# TO BE DONE
**a.** Write out the passage of the thread on increasing and decreasing functions from "My book says" up to and including "3x^2 - 8x + 3.".
**b.** Extend the forum thread on increasing and decreasing functions with the next part, starting after its final line.

# SOURCE DOCUMENT

☆ ☆ ☆ ☆ ☆ ☆ ☆

Increasing and Decreasing functions

[andreipanait]

My book says the following:

In order to find wether a function is increasing or decreasing we must first find the derivative of the function. In this case, x^3-4x^2 + 3x turns into 3x^2 - 8x + 3.

So far this makes sense. But then:

Now to find out at which points the function is increasing or decreasing we must first find the roots.

Unfortunately I plugged in the derived form of the equation (3x^2 - 8x + 3) and you get a negative in the square root. Thereby you cannot find the root.

Is there another way of going about it or am I being silly and missed something :S
-Thank you for your help

 

[andreipanait]

:S

Oh did someone re-structure my post :S If so thank you

 

[stapel]

Hint: Look at the graph of f(x) = x³ - 4x² + 3x. Does it have any "turns"? Or is it always increasing? If the former, then your derivative should have real roots. If the latter, then not.

I don't know what you mean by "plugging in" the derivative. What x-value did you plug into it? Or did you mean something else? (Since the discriminant -- the bit inside the square root -- is (-8)² - 4(3)(3) = 64 - 36, there is no negative inside the root in the Quadratic Formula. So you must be referring to something else, is why I ask.)

Note: If the derivative has no zeroes (or undefined spots), then the original function is always either increasing or decreasing. These are perfectly valid possibilities. For instance, f'(x) = x² + 4 has no (real) zeroes, and the graph of f(x) = (1/3)x³ + 4x has no turning points.

Eliz.

☆ ☆ ☆ ☆ ☆ ☆ ☆

# GIVEN INFORMATION
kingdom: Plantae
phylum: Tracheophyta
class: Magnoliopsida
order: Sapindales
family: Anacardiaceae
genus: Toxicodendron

☆ ☆ ☆ ☆ ☆ ☆ ☆

# OUTPUTS FOR THE TASKS
**a.**
My book says the following:

In order to find wether a function is increasing or decreasing we must first find the derivative of the function. In this case, x^3-4x^2 + 3x turns into 3x^2 - 8x + 3.

**b.**
[andreipanait]

OHHH

Hint: Look at the graph of f(x) = x³ - 4x² + 3x. Does it have any "turns"? Or is it always increasing? If the former, then your derivative should have real roots. If the latter, then not.

I don't know what you mean by "plugging in" the derivative. What x-value did you plug into it? Or did you mean something else? (Since the discriminant -- the bit inside the square root -- is (-8)² - 4(3)(3) = 64 - 36, there is no negative inside the root in the Quadratic Formula. So you must be referring to something else, is why I ask.)

Note: If the derivative has no zeroes (or undefined spots), then the original function is always either increasing or decreasing. These are perfectly valid possibilities. For instance, f'(x) = x² + 4 has no (real) zeroes, and the graph of f(x) = (1/3)x³ + 4x has no turning points.

Eliz.

My dearest friend, I am a moron lol
I see now my mistake, for some reason i forgot that that there is a b^2 inside the square root of the quadratic formula. I thank thee for ur help, now it makes sense
Thanks again!!